Connecticut laws/regulations; Background;

OLR Research Report

January 12, 2012




By: Joseph R. Holstead, Associate Analyst

Rute Pinho, Associate Analyst

You asked about a special taxing district's powers under a special act charter versus statutory authority (“Home Rule Charter”) and whether the Thompsonville Fire District under its charter may levy taxes without a referendum by district members and borrow money or issue debt to finance capital projects. We answer the three questions separately below.

The Office of Legislative Research is not authorized to give legal opinions and this should not be considered one.

What are a special taxing district's powers under a special act and home rule statutory authority?

Special taxing districts created by special act of the General Assembly, such as the Thompsonville Fire District, can exercise any powers granted in that act. Those established under the statutory process can be organized to perform any or all of the following functions:

1. extinguishing fires;

2. lighting streets;

3. planting and caring for shade and ornamental trees;

4. constructing and maintaining roads, sidewalks, crosswalks, drains, and sewers;

5. appointing and employing watchmen or police officers;

6. acquiring, constructing, maintaining, and regulating the use of recreational facilities;

7. acquiring, constructing, reconstructing, repairing, maintaining, supervising, and managing a flood or erosion control system;

8. planning, laying out, acquiring, constructing, maintaining, operating, and regulating the use of a community water system;

9. collecting garbage, ashes and other refuse matter in any portion of the district and providing for its disposal;

10. implementing tick control measures;

11. installing highway sound barriers;

12. maintaining water quality in lakes that are located solely in one town in this state;

13. establishing a zoning commission and a zoning board of appeals or a planning commission, or both, which are dissolved when the planning or zoning commission adopts subdivision or zoning regulations;

14. adopting building regulations, which are superseded when the town adopts building regulations;

15. providing ferry service; and

16. contracting with a town, city, borough, or other district for carrying out any of the district's purposes (CGS 7-326).

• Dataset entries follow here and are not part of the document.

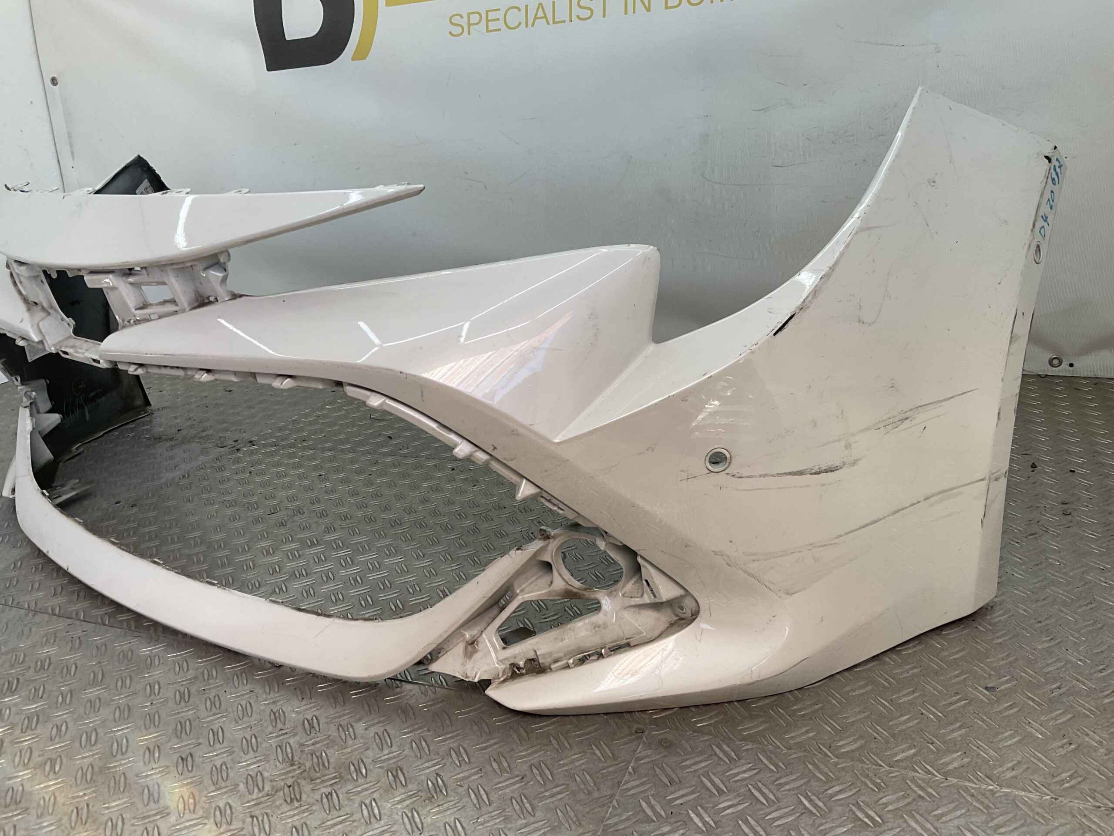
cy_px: 418
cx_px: 557
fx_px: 933
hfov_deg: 61.7
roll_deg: +6.3
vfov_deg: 48.2
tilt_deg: -18.3
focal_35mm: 29
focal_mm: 3
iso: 16
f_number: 1.8
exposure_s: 1/223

Under the statutes, a home rule district has the power, among others, to prepare its budget and assess and levy its taxes. It does so based on a grand list of taxable property that the town's tax assessor must prepare for it (CGS 7-328(a)). The statute states: “When the district meeting has fixed the tax rate, the clerk shall prepare a rate bill, apportioning to each owner of the property his proportionate share of the taxes, which rate bill, when prepared, shall be delivered to the treasurer; and the district and the treasurer thereof shall have the same powers as towns and collectors of taxes to collect and enforce payment of such taxes, and such liens may be continued by certificates recorded in the land record office of the town, and foreclosed in the same manner as liens for town taxes.”

Other powers under a home rule charter include explicit authorization to (1) adopt ordinances and (2) finance projects by issuing bonds or incurring other debt (CGS 7-328).

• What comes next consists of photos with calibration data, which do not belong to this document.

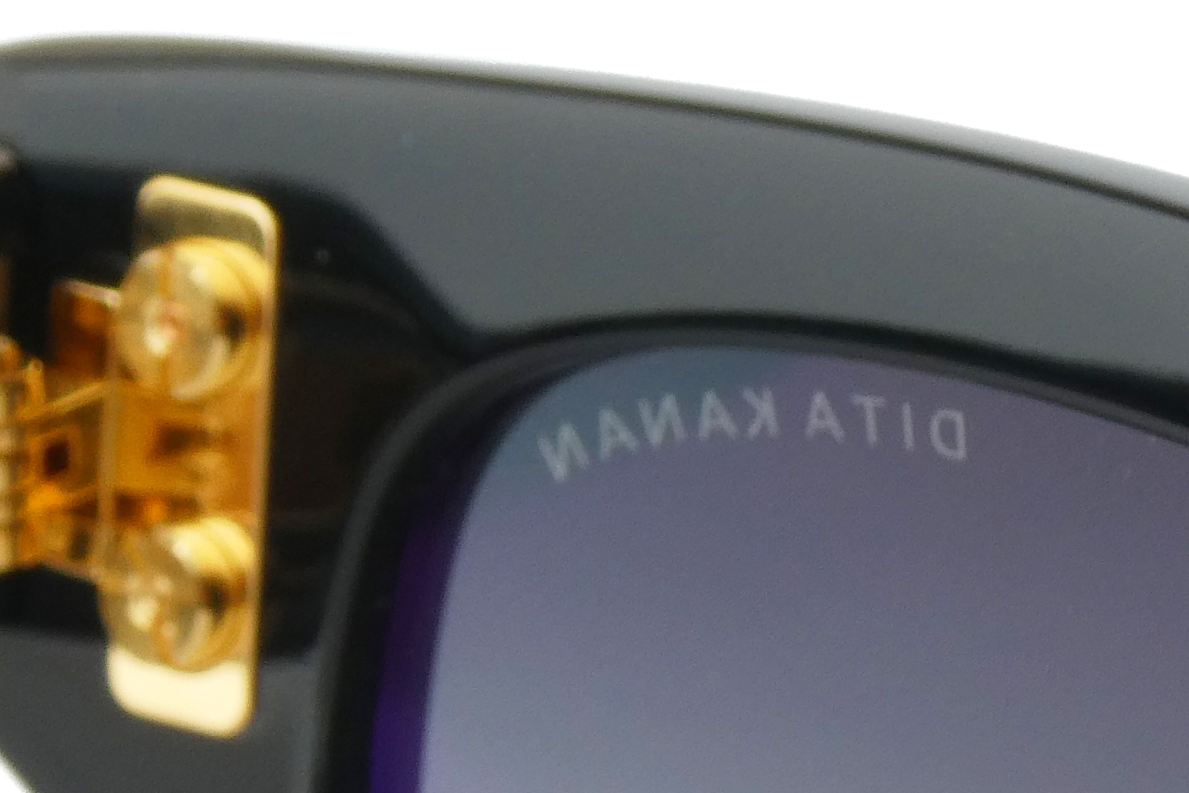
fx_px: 12054
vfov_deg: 3.7
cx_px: 1679
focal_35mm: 365
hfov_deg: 5.6
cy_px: 1417
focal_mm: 19
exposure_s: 1/125
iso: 80
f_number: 5.1
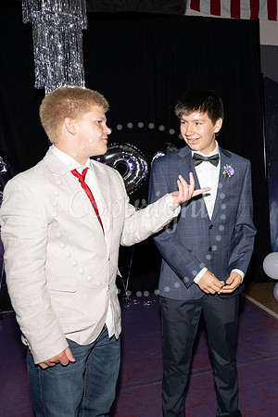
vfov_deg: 46.4
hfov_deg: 30.1
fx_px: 486
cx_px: 265
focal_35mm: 42
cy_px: 208
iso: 1000
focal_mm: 28
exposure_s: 1/100
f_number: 5.6
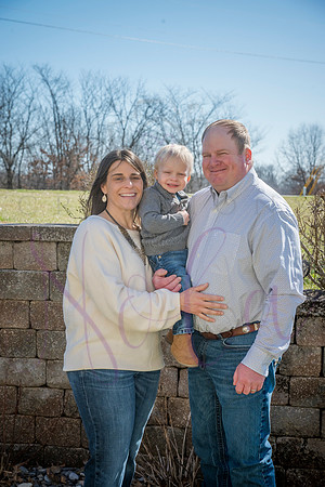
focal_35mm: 69
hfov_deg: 19.7
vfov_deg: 29.2
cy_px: 244
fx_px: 934
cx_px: 162
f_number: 9
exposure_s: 1/640
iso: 400
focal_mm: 69
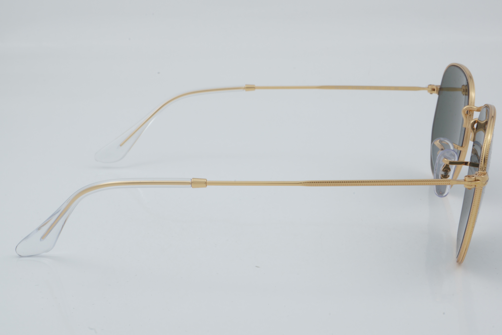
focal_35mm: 75
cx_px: 251
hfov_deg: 27.0
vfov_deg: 18.2
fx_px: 1046
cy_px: 168
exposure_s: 1/4
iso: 100
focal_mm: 50
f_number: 29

More information is available in OLR Report 2011-R-0347.

As background, the phrase, “Home Rule Charter,” signals that the special taxing district operates under a charter that they adopted and amended on their own under the statute (i.e., “home rule”) while other districts operate under charters that the legislature adopted and amended on their behalf (i.e., “special act charters”). More information is available in OLR Report 2002-R-0863.

Does the Thompsonville Fire District charter allow it to levy taxes without a referendum by district members?

The charter does not explicitly require a referendum. It states that, through its commissioners, the district “…may at regular meetings lay taxes upon ratable estate within the limits of said district for the purposes and objects authorized by this act.” We have not found any statute or case law that interprets this provision and whether a referendum is required under the law.

What is the extent of the district's authority to borrow money or issue debt to finance capital projects?

It is unclear whether the district can borrow funds or issue debt (i.e., bonds) because its charter is silent on the issue. The charter authorizes the district, through its board of fire commissioners, to purchase, hold, and convey “real and personal estate requisite for the purposes of maintaining a department and for the protection of property within said district from fire and making appropriations for the same.” But it does not address whether the district can borrow funds or issue debt to fulfill these purposes.

In contrast, districts operating under the statutes may, within certain limitations, issue bonds and borrow money for constructing public works or acquiring recreational facilities (CGS 7-328).